Touring Newfoundland and Labrador
Black flies and moose rolls on the road in Newfoundland and Labrador
Words— Jeremy Freed
"We’re out of the moose rolls and the mussels, and the arctic char isn’t in season right now," my server informs me jovially as I sit down to dinner at the Lightkeeper’s Cafe in St. Anthony Newfoundland. It’s taken a day’s worth of flights, and a 40-minute drive through the thick pine forests and buggy-looking lakes of northern Newfoundland to get here, and while I hadn’t planned on ordering the moose rolls, now that I know I can’t have them, I kind of want them. I order the fried cod with scrunchions instead, with a Quidi Vidi 1892 ale, and both are delicious.
After dinner I sit on a bench next to a lighthouse, watching the waves crash against the rocks and feeling more relaxed than I have in a long time. I need to live closer to an ocean, I think.
I have to get an early start to make the car ferry to Labrador, so I’m on the road as the sun is coming up, eating a ham and egg sandwich behind the wheel as I keep a vigilant eye out for moose. My server at dinner last night told me he used to regularly spot a dozen or more on his drive home from work, but that numbers are down in recent years thanks to increased hunting. I make the ferry with lots of time to spare and zero moose sightings.
Aboard the Qajaq W, I make myself comfortable on deck and keep an eye out for whales and seabirds, binoculars at the ready. I glimpse a pod of dolphins, their black dorsal fins breaking the waves just off the ship’s bow.
After driving off the ferry at Blanc Sablon, I follow the highway north along a high pass with endless green forests and lakes on either side, and the Atlantic in the distance. There would be any number of beautiful places to stop for and enjoy the view along the way, were it not for the black flies that swarm around my head as soon as I get out of the car. One of them bites my lower lip and my mouth swells up like I’ve been punched.
The next morning the air smells like woodsmoke and sea, and it’s blissfully quiet.
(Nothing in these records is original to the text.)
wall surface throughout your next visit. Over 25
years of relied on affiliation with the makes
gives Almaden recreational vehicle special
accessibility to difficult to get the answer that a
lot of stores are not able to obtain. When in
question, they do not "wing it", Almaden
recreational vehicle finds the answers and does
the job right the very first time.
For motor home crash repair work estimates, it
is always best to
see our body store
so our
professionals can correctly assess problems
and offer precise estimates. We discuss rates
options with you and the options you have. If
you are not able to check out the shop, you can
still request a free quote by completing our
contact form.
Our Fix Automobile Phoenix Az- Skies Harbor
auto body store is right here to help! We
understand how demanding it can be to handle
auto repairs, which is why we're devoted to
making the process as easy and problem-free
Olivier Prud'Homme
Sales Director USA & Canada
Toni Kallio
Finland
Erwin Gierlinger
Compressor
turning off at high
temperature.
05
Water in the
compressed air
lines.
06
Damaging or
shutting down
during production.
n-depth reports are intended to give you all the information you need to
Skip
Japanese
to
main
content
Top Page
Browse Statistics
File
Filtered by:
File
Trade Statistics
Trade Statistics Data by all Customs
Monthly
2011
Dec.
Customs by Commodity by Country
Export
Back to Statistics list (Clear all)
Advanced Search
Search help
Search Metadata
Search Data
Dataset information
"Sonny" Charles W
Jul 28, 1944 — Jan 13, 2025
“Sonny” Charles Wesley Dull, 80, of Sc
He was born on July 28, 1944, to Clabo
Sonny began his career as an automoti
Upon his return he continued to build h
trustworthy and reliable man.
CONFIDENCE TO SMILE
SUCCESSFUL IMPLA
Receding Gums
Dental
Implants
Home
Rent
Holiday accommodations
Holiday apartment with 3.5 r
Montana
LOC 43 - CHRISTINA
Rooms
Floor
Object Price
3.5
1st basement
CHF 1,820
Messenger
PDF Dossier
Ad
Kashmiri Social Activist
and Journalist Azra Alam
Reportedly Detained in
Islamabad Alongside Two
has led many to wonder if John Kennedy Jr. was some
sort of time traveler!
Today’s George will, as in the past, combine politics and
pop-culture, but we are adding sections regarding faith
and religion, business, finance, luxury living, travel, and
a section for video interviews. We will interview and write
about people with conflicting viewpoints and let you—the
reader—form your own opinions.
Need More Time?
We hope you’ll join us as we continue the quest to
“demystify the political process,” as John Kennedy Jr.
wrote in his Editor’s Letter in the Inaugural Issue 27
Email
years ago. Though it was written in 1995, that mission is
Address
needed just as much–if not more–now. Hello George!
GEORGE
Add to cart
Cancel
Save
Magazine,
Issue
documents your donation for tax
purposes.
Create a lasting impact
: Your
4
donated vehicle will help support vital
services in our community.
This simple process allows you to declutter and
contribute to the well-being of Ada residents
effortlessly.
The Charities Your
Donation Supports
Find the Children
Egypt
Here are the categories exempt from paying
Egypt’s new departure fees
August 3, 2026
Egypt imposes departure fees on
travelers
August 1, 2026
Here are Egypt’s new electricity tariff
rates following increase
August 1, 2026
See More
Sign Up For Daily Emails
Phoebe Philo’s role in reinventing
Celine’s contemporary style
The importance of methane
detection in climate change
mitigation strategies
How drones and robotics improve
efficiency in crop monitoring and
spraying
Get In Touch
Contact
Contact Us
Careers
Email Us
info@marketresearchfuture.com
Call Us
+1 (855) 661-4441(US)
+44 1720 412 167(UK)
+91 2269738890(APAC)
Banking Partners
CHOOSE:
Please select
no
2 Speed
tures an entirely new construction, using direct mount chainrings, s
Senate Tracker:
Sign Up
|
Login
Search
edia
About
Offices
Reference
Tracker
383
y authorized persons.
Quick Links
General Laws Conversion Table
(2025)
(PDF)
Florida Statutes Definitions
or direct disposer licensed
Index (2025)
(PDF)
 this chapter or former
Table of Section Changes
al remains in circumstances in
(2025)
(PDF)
Battle Harbour is a former fishing village on a tiny island in Labrador that’s been converted into a boutique hotel and historical site. Now, people like me come here to play at living as the Labradorians for generations, jigging for cod and foraging berries on the rocky hillsides.
"Well, this is it, the easternmost point of the North American continent," says Peter Bull, Battle Harbour’s Executive Director/head bartender/occasional tour guide. After a harrowing speedboat ride and a brisk hike, we’re standing at Cape St. Charles, a mossy bit of rock jutting out into the Atlantic. "People ask me if you can see England from here and I say, ‘No, but you can see whales.’" I laugh. It’s a good joke, I tell him, but it won’t make any sense written down.
Back on the Labrador mainland, I make a stop at the UNESCO Heritage Site in Red Bay for lunch and bit of local history. Red Bay was a 16th-century basque whaling station, and the remains of it—including period clothes, tools and ships—have been dug up all over the area. I take a boat ride out to Saddle Island, where the most important the artifacts were found and wander around, trying to imagine what it would have been like to be a 16th-century basque sailor. This place, with its barren rocky ground, giant whales and swarms of biting flies, must have felt like another planet. An iceberg sits on the horizon, glinting bright white in the sun as it rolls in the waves.
After riding the ferry back across the Strait of Belle Isle I wind my way south along the coast towards Gros Morne National Park. The shimmering Atlantic spreads out as far as I can see on my right. This is one of the most spectacular drives I’ve ever seen, but I’m too busy monitoring the roads for moose to fully take it in. BE MOOSE AWARE says one giant yellow sign. I have not sighted a single moose in five days, which is probably for the best, but I’m still a bit disappointed.
I make it to Gros Morne in time to take a quick hike before sunset. The path runs through a marsh along the seaside, and then through a thick, mossy forest, before emerging at a rocky beach. I sit for a while watching gannets and terns diving for fish in the surf, the sun setting slowly over the water. There’s not another person in sight.
I’ve got the entire day to explore Gros Morne before I head to the Deer Lake airport to catch my flight home tonight. It’s overcast and warm as I set out from the visitor’s centre. The trail switchbacks through dense, muddy woods, and I’m sweaty and out of breath by the time I get to the top. As soon as I exit the trees the weather changes in an instant, wind howling, rain falling sideways, stinging my face. It’s not good weather for enjoying the sweeping views of the valley below, but it’s strangely satisfying to be up here, unsheltered, at the mercy of the elements. Standing on the side of the mountain, pelted by wind and water, the minutiae of my normal life feels very far away. It’s a feeling I’ve become familiar with on this trip as I take in one breathtaking vista after another, sitting on one beautiful beach after another, breathing the brisk salty air with just the seabirds to keep me company. I wish I could take some of this solitude home with me tonight, back to the world of traffic, pollution and the crushing pace of city life, but of course, I can’t. I look out over the valley, tired, wet and happy, and try to remember this feeling.